In my peripheral vision, something shifts, as does the air in the room. And the smell.

I glance around. The barista, the laptop woman, the construction crew, the elderly couple. Nothing that explains it.

I look back at Isabella. "Sorry, your perfume."

"I'm not wearing perfume today."

"Oh." I blink. "It's nice, whatever it is. Must be the coffee."

She nods and sips on her coffee.

“We were talking about River,” she says.

"You know that my roommates, Steele and Crew, are River's friends? They all met when they played for the Boston Bulldogs. Then Steele and Crew were signed to play for the Scented Scorpions, here in Nashville." I smile. "And this is a very long story."

"I've got the time."

I take a breath. "Marilyn, their PR manager, organized this arrangement.”

“Didn’t you say in Italy that Marilyn organized for an omega to live with them?”

“Yeah.” I swallow. “She moved out. They weren’t compatible, they told me.

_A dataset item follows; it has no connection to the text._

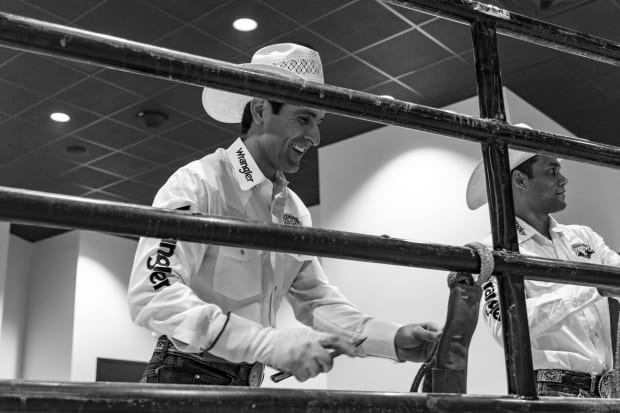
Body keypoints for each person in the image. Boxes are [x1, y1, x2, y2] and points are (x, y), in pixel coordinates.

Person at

Anyway, I failed at the Olympics not only because my knee decided it didn’t want to play anymore but because I had an omega drop.

" I move my hand. "And the best way for me to recover is to be around alphas. So the arrangement is that I stay with them for a few months, which gives me time to get back on my feet. The alpha proximity is a bonus and a nightmare though. River is not happy.”

“Are you sleeping with them?”

I bite my lip. “No.”

A beat.

"I think I make it weird."

Isabella's expression has not changed. Perfectly composed, completely unreadable, which I notice with the same part of my brain that notices when a competitor is holding tension in their shoulder before a jump.

"They're being very respectful," I say. "Crew is a good cook, which nobody warned me about. Steele has strong opinions about podcast recommendations and music. It is…" I search for the word. "Fine. It's more than fine."

Something in the air shifts again.

My head turns toward the window, to the street outside.

A dog is tied to a bike rack.

A man wearing a dark jacket with his back to the glass is watching his phone.

I shake off the scent that is whispering in my ear and pick up the chocolate and sniff.

The scent must be the chocolate. It’s nothing as complicated as what my mind is conjuring.

I have to stop clocking scents I can't place, in coffee shops and building lobbies and the lobby of Steele and Crew's building.

It's all just my omega getting used to the world again.

A world with scents and nothing suppressed.

I turn back to Isabella.

"They both play for the Scented Scorpions," I say. "You might know them."

"I know who they are," she says.

Her voice is even. Her hands are still. And her eyes are watching me with more than she's saying, the way she always did, even at training, even at five in the morning when both of us were too tired to perform.

She's not smiling, exactly, but something around her mouth has the quality of a thought she's decided not to have out loud.

"You do?" I ask. Of course she does, everyone does.

"Make sure they are yours before you do anything with them." Her eyes hold mine. "You don't want any teeth in that neck of yours. Especially if your scent match hasn't found you yet."

I smile. "I wish. But as usual they're treating me like a little sister. Which is fine. It's more than fine."

"Good," she says. "Because you're not ready for anything else."

"Isabella."

I turn to the voice. Crew is at our table.

Black t-shirt, jeans, his messy hair flops in his eyes, and those green eyes are on Isabella with the stillness of a man who has just walked into a room and read every person in it.

"What are you doing here?" I ask.

He sits in the chair next to me.

I look between them. "You know each other?"

"Yeah," Crew says. "She's Steele's sister."